Similar to other question here, we get unexpected connection closures during the course of a day.
Here are the information I have:
- Client Version: <PackageReference Include="RabbitMQ.Client" Version="6.2.4" />
- Server Version: RabbitMQ: v3.10.5, Erlang: 24.3.4.1, Linux: Ubuntu 20.04
- Architecture / Topology:
- We have a single self hosted AWS RabbitMQ Instance, AWS LoadBalancer and a minimum of 8 servers connecting. Each server has two RabbitMQ Connections (Producer and Consumer) with many Producers and Consumers using the two connections. Most of the channels are long running but some only live for 'n brief period each day
Common log entries on the server, they come in pairs for each running server at that moment and it seems it is all the running servers
client unexpectedly closed TCP connection
Then the client seem to get the End of Stream errors:
Failed to publish 2 - Already closed: The AMQP operation was interrupted: AMQP close-reason, initiated by Library, code=0, text='End of stream', classId=0, methodId=0, cause=System.IO.EndOfStreamException: Reached the end of the stream. Possible authentication failure.We have now changed the following:- Removed the load balancers and connect to the RabbitMQ server directly
- Changed the connection settings to: NetworkRecoveryInterval = TimeSpan.FromSeconds(1);// Reduced from 5 to 1
- Added code to the publish logic that will try and recreated a model/channel (See below)
Questions:
- Do we need to manually also cater for disconnect/connect
- If so, is the code snippet below correct/good practice
- If not a good approach, Would it be better to queue messages in memory and then publish them when a reconnected event occurs (I don't see ANY log entries for _model.BasicRecoverOk)?
Thanks in advance
// Connection
new ConnectionFactory
{
HostName = hostName,
DispatchConsumersAsync = true,
AutomaticRecoveryEnabled = true,
TopologyRecoveryEnabled = true,
RequestedHeartbeat = TimeSpan.FromSeconds(30),//<-- Defaults --> //TODO From Settings
NetworkRecoveryInterval = TimeSpan.FromSeconds(1)//<-- Defaults --> //TODO From Settings
};
// Publish logic snippet
lock (_locker)
{
try
{
..........
_verifyAndRetryOrThrowChannelConnection(_model);
// Ensure that the channel is not used simultaneously by different threads
_model.BasicPublish(
----------------------------------
// New wait/create
private void _verifyAndRetryOrThrowChannelConnection(IModel model)
{
if (_model.IsOpen)
return;
_log.Warn($"Manually reconnecting the publisher model. {_getLogLine()}");
if (_disposed)
throw new InvalidOperationException($"Attempting to publish on a disposed instance: {_getLogLine()}");
var maxAttempts = 11; //TODO: Move to settings
var attemptCount = 0;
// NetworkRecoveryInterval is 1s
// Wait for just more than two seconds before creating a new channel
while (attemptCount <= maxAttempts)
{
if (_model.IsOpen)
break; // Auto recovery worked
if (_connectionsProvider.IsProducerConnected && attemptCount > 6)

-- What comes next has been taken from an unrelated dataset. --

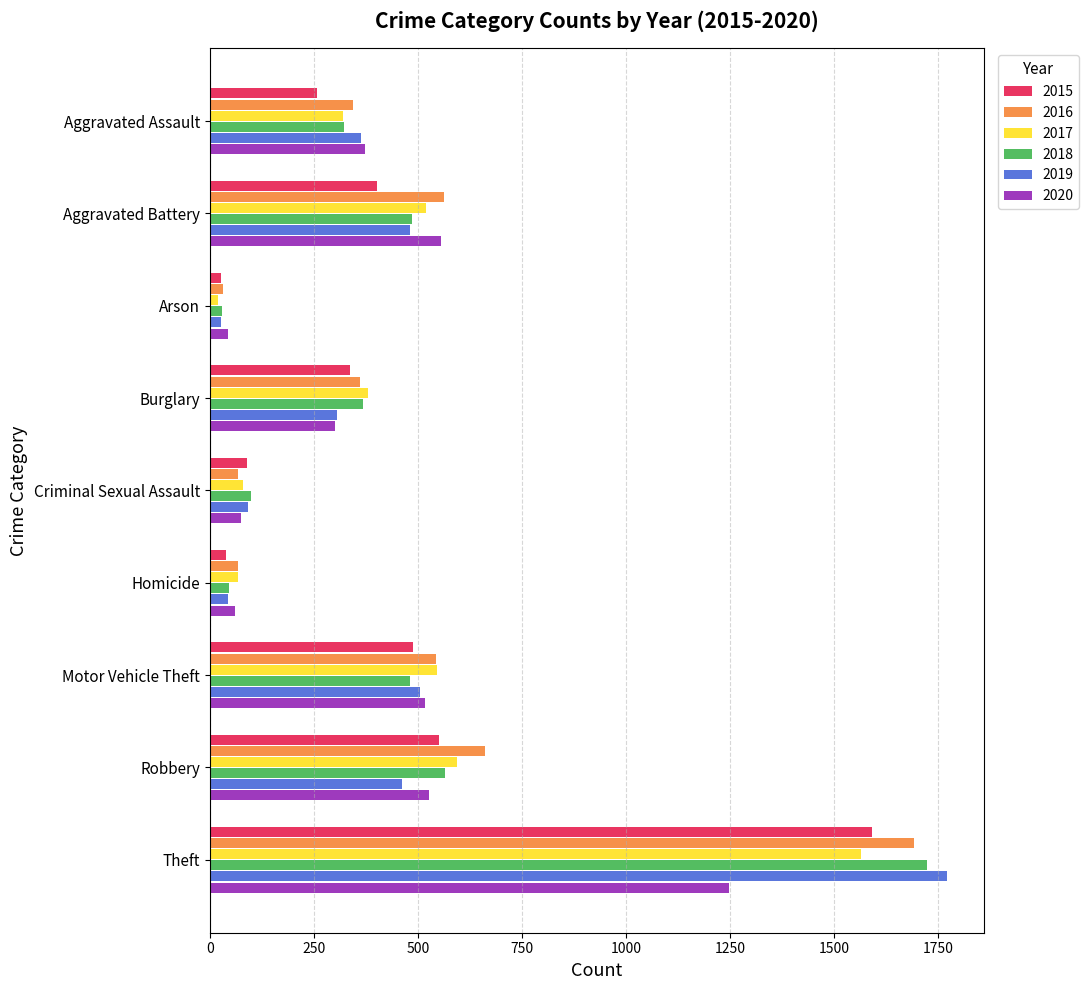

Count the number of categories in the chart.

9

break;// Connection recovered by channel NOT
attemptCount++;
new ManualResetEvent(false).WaitOne(200);
}
if (_model.IsOpen)
return; // Auto recovery worked
_log.Warn($"Manually creating the publisher model. {_getLogLine()}");
try
{
_model.CallbackException -= _model_CallbackException;
_model.BasicRecoverOk -= _model_BasicRecoverOk;
_model.ModelShutdown -= _model_ModelShutdown;
if (_confirmPublish)
{
_model.BasicAcks -= _model_BasicAcks;
_model.BasicNacks -= _model_BasicNacks;
}
}
catch (Exception e)
{
_log.Error($"Attempted to un register publisher model events. {e.Message}",e);
}
_createModel(_connectionsProvider.GetProducerConnectionProvider, _confirmPublish);
}